A dangerous defective product alert from the U.S. Food and Drug Administration has warned that hundreds of thousands of Philips Healthcare defibrillators may fail in an emergency and urged consumers to take additional precautions while awaiting replacement devices.
The agency issued a safety communication on HeartStart automated external defibrillator products made by Philips Medical Systems, part of the medical device unit of Koninklijke Philips NV.
The advisory follows a massive recall of the devices initiated by Philips last year, covering around 700,000 devices. The FDA warned that the devices may falter when needed most and fail to deliver a potentially life-saving shock during a cardiac emergency. The recalled defective devices include defibrillators made between 2005 and 2012 under the names HeartStart FRx, HeartStart HS1 Home, and HeartStart HS1 OnSite. The FDA’s announcement comes on the heels of Philips’ Nov. 19 safety notice informing consumers that a faulty electrical component could prevent proper functioning of the defibrillators.

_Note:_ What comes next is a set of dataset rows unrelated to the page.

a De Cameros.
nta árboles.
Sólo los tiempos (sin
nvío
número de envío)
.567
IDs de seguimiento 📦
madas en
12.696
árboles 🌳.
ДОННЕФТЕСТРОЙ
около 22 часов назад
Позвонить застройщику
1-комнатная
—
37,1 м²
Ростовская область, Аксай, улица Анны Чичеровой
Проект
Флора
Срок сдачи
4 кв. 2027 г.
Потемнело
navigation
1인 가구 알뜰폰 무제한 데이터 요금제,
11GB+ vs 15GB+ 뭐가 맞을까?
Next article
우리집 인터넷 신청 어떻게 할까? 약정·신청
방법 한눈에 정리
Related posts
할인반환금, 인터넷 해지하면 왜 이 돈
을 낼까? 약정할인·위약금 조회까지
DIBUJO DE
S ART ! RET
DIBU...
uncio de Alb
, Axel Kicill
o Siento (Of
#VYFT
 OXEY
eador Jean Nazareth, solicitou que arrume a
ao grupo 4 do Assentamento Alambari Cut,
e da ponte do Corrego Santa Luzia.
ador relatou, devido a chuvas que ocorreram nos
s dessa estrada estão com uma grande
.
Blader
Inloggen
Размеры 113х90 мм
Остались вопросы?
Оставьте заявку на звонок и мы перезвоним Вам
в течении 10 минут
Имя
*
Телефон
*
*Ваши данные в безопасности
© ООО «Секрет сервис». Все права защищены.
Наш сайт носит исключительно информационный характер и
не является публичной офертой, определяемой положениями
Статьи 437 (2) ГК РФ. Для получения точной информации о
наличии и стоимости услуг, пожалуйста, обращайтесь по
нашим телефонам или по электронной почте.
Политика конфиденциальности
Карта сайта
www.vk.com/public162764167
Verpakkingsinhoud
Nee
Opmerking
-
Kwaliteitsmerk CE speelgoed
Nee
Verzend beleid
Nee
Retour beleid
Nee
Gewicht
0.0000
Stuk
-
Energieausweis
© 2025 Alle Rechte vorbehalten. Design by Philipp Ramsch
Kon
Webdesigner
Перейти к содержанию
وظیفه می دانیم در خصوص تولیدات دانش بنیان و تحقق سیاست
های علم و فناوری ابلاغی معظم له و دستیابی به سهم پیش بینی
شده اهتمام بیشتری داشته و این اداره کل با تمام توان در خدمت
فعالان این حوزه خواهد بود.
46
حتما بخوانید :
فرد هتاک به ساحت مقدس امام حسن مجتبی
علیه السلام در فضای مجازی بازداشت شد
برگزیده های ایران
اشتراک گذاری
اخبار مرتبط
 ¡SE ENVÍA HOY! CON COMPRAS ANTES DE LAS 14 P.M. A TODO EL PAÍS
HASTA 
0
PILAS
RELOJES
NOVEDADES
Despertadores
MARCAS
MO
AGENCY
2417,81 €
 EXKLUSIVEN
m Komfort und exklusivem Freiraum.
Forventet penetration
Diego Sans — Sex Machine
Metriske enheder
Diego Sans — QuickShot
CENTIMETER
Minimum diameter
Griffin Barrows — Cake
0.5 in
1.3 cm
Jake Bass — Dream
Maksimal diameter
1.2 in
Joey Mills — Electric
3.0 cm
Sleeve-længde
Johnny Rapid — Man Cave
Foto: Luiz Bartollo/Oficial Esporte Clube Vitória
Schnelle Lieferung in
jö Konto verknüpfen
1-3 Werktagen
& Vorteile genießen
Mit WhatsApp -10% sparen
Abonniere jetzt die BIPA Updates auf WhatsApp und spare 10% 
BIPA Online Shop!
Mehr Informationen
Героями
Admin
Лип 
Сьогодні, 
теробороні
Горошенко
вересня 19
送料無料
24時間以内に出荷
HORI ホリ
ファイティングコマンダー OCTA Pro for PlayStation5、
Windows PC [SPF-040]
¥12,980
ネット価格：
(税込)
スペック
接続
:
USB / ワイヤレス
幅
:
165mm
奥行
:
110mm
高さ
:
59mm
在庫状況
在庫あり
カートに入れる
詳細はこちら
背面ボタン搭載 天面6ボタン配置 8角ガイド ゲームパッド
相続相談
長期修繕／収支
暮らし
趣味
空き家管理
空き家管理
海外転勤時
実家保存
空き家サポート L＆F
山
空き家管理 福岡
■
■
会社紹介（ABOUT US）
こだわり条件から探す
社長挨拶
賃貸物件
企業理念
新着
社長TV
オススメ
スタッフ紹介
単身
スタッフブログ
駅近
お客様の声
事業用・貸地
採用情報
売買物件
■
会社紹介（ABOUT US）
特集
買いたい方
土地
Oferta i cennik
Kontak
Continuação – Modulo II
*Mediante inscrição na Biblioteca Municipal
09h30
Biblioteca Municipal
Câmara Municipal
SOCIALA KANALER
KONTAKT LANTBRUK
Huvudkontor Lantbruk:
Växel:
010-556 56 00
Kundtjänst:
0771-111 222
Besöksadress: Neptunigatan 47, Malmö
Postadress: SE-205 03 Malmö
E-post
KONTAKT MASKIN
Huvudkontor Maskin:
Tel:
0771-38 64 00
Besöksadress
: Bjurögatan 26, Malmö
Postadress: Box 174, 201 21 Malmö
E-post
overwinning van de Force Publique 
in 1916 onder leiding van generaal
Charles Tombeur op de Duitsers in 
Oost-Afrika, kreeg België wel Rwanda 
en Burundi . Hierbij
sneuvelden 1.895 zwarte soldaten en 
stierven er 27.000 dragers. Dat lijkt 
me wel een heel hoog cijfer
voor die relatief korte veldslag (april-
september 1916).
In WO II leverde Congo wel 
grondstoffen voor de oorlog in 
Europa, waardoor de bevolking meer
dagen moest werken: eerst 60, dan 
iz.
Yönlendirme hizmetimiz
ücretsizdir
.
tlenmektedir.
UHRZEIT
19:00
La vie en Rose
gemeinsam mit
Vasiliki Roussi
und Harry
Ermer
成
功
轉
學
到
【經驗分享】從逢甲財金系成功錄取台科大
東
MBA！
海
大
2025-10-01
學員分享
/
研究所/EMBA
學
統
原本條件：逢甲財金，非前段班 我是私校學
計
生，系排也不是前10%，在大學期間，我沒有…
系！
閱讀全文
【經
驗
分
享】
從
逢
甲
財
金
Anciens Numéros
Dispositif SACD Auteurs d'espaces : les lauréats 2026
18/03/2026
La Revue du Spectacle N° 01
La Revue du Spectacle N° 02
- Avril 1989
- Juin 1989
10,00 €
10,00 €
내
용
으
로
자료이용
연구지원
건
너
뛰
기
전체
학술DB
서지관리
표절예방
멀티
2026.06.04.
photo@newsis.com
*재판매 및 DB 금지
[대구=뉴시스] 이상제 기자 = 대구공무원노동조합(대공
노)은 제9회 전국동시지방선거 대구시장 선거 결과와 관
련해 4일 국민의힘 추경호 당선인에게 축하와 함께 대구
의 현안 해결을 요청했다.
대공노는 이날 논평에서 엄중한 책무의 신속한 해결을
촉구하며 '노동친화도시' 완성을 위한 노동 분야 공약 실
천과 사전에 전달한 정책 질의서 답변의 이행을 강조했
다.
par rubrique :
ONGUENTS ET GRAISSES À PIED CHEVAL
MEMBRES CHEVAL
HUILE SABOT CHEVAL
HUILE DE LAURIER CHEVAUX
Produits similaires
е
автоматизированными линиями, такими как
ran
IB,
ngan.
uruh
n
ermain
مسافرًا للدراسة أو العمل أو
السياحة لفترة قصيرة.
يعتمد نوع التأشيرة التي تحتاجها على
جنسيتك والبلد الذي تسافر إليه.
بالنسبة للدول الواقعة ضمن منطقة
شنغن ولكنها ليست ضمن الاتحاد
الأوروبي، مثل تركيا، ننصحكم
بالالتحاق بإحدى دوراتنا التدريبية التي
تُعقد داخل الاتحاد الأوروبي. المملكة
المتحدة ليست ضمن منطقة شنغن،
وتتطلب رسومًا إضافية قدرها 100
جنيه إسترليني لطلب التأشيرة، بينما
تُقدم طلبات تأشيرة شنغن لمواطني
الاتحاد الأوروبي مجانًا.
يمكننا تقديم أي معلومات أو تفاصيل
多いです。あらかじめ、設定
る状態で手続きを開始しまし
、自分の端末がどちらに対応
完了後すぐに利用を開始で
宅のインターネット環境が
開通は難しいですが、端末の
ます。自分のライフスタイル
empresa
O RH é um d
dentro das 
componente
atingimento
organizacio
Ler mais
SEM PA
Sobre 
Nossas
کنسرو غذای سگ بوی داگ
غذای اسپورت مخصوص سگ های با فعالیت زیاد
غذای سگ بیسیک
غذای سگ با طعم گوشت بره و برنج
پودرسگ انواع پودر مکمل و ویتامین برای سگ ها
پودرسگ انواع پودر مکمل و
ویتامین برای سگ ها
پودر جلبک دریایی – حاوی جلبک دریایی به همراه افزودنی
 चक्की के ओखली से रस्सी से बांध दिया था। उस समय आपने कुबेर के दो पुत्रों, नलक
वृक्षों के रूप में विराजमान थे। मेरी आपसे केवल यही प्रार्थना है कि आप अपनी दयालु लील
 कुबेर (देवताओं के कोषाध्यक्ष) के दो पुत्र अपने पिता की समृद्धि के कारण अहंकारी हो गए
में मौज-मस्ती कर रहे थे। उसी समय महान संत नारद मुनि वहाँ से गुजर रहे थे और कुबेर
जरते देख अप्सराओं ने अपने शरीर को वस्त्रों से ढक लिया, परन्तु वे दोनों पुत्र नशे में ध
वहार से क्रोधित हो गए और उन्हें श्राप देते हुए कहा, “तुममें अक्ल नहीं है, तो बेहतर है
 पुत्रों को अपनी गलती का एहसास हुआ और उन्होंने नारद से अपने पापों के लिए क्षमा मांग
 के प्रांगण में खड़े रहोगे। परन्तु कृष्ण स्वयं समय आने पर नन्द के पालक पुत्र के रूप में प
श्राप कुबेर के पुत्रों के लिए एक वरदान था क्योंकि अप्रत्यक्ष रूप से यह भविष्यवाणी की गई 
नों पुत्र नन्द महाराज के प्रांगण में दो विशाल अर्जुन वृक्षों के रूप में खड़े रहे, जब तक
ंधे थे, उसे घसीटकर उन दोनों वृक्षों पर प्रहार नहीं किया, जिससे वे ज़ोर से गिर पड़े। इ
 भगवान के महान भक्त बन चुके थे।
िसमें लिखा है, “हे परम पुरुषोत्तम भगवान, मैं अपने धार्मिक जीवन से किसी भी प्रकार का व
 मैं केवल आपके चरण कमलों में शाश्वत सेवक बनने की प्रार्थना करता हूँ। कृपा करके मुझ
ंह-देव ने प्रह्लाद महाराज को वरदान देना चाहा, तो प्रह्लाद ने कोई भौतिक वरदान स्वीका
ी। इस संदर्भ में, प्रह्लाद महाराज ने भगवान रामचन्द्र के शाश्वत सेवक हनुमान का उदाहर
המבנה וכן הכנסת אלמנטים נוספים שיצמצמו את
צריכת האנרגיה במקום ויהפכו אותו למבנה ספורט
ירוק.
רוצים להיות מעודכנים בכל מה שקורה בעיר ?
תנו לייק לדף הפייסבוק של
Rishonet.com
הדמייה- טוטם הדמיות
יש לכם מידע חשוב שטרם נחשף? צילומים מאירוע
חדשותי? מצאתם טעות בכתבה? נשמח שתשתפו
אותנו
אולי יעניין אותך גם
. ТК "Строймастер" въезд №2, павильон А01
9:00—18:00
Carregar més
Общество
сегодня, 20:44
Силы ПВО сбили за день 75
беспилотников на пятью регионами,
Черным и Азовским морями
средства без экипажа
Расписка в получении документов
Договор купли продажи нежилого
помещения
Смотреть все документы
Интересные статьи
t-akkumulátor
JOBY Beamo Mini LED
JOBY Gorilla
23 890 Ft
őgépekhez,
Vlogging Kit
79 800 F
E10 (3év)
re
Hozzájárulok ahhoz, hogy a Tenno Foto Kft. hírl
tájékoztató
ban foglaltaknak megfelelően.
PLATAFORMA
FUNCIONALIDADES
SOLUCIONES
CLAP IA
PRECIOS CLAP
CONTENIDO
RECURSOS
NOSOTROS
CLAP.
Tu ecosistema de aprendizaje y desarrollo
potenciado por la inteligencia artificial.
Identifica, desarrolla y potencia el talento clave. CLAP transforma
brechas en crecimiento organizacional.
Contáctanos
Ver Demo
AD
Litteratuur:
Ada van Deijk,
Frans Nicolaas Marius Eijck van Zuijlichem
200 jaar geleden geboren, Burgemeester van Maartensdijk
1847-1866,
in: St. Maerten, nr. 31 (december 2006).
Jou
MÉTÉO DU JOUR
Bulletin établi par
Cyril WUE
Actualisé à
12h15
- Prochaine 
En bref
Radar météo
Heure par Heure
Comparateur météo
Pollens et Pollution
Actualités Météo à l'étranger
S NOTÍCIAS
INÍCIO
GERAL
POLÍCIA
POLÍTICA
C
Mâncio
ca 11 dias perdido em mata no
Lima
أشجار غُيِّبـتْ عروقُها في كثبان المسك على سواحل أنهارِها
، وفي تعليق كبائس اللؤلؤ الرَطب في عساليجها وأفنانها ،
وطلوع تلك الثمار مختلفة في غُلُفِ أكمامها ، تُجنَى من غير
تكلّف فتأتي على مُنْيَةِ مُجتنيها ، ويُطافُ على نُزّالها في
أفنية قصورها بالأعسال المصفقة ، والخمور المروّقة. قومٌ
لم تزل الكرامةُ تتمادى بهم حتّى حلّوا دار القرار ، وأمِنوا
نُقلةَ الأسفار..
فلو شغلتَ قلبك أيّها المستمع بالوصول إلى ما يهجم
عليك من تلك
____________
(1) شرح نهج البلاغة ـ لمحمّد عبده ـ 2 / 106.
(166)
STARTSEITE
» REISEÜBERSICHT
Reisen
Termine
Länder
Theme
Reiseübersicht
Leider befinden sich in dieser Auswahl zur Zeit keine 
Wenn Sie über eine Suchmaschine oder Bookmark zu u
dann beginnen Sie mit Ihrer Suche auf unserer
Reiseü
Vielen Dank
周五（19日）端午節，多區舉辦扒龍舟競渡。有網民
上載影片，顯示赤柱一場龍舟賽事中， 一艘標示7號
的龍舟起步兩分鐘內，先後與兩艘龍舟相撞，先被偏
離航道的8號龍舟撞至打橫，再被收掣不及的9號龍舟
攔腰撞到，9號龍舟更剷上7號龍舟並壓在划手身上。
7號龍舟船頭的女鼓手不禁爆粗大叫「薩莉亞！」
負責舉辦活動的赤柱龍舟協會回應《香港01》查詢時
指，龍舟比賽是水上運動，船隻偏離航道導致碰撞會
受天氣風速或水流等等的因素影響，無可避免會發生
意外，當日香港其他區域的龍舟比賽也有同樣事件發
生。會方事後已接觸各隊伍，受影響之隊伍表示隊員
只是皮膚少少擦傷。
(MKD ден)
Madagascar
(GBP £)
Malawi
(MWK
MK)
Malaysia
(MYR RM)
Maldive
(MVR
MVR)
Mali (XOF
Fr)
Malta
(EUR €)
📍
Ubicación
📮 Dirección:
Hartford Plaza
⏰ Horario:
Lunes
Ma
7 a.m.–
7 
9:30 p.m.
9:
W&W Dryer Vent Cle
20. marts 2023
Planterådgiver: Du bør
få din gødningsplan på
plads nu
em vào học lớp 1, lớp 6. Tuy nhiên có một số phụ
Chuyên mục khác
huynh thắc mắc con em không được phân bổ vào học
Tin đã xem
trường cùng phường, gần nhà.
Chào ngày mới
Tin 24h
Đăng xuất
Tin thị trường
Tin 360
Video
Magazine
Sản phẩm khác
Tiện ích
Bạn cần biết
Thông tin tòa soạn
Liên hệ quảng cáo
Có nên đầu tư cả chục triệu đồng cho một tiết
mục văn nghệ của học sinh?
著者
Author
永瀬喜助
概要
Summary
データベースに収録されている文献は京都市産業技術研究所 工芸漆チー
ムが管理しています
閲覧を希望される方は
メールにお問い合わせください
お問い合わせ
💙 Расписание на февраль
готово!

The agency has previously warned Philips about the HeartStart defibrillators, saying in a March 2011 letter that the devices did not conform with FDA regulations and that its failure to correct defects had led to at least one fatality. In 2009, the FDA warned that its inspectors had found multiple quality assurance violations at Philips’ Massachusetts plant. According to the agency, the company had failed to establish adequate procedures for reviewing complaints and did not report events that might have caused death or serious injury.
The warning comes as the FDA is pushing to tighten the approval process for emergency defibrillators in an effort to address widespread device failures during cardiac arrests, in the wake of dozens of recalls and 45,000 cases over the past eight years in which defibrillators didn’t perform as intended.